This hundred-year-old worker’s cottage in Yarraville was renovated with a meticulous approach to sustainability.
Altereco Design were fortunate to be engaged by clients who aspired to leave as small a carbon footprint to their new home as possible.
The Melbourne Vernicular project is a mindful approach not only to the design of the building, but to the building process itself, requesting to keep as much of the original structure as was feasibly possible.
The environmentally conscious owners painstakingly removed decayed and dilapidated parts of the house.
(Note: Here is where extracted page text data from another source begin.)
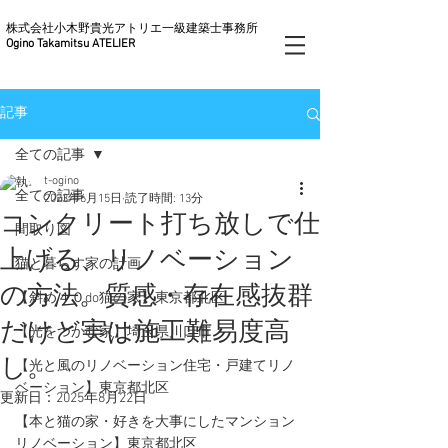
株式会社小木野貴光アトリエ一級建築士事務所
Ogino Takamitsu ATELIER
記事
全ての記事
t-ogino
全ての記事
2023年6月15日
読了時間: 13分
コンクリート打ち放しで仕
間取り図
上げる、リノベーション
猫と暮らす家の計画
の方法。質感・存在感抜群
【斜め４０do猫の家】東京都北区
だけど実は施工難易度高
【光をつかむ家】埼玉県川口市
し。
【光と風のリノベーション住宅・戸建てリノ
ベーション】東京都北区
更新日：
2025年8月22日
【本と猫の家・好きを大事にしたマンション
リノベーション】東京都北区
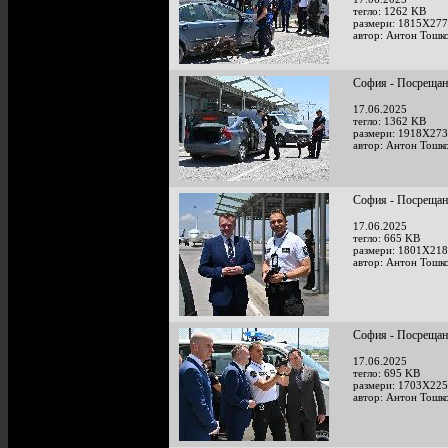
тегло: 1262 KB
размери: 1815X277
автор: Антон Тошк
София - Посрещан
17.06.2025
тегло: 1362 KB
размери: 1918X273
автор: Антон Тошк
София - Посрещан
17.06.2025
тегло: 665 KB
размери: 1801X218
автор: Антон Тошк
София - Посрещан
17.06.2025
тегло: 695 KB
размери: 1703X225
автор: Антон Тошк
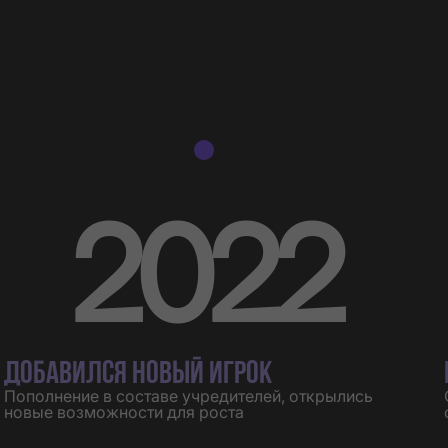
2022
ДОБАВИЛСЯ НОВЫЙ ИГРОК
Пополнение в составе учредителей, открылись
новые возможности для роста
And cleverly identified an opportunity to use the original red brick paving from the backyard as an internal feature wall and an external brick wall, with original Bluestone foundations and paving having been reused for all front paving.
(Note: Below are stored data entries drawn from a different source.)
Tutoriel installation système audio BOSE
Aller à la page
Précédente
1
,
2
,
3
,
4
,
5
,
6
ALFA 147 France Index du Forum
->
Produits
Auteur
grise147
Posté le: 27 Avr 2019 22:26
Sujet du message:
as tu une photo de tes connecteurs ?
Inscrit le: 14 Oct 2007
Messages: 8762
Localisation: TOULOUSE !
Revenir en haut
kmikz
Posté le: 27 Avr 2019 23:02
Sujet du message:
The kitchen was made by local company Cantilever Interiors using reconstituted stone by Cosentino, which is made up of 80 per cent recycled content with a low VOC finish.
Altereco Design employed a savvy design approach that enables passive heating and cooling inside; not only does the aforementioned red brick wall create a pleasing aesthetic, it performs as thermal mass for the building.
When it came to the great outdoors, “water wise” and native plants were used in the garden beds – all of this topped off with an insulating green roof.
This industrious approach to build and design reduces associated wasted energy; often synonymous with demolishing the old and building something shiny, modern and new, all the while successfully preserving and celebrating the certain charm that comes with a house of this era.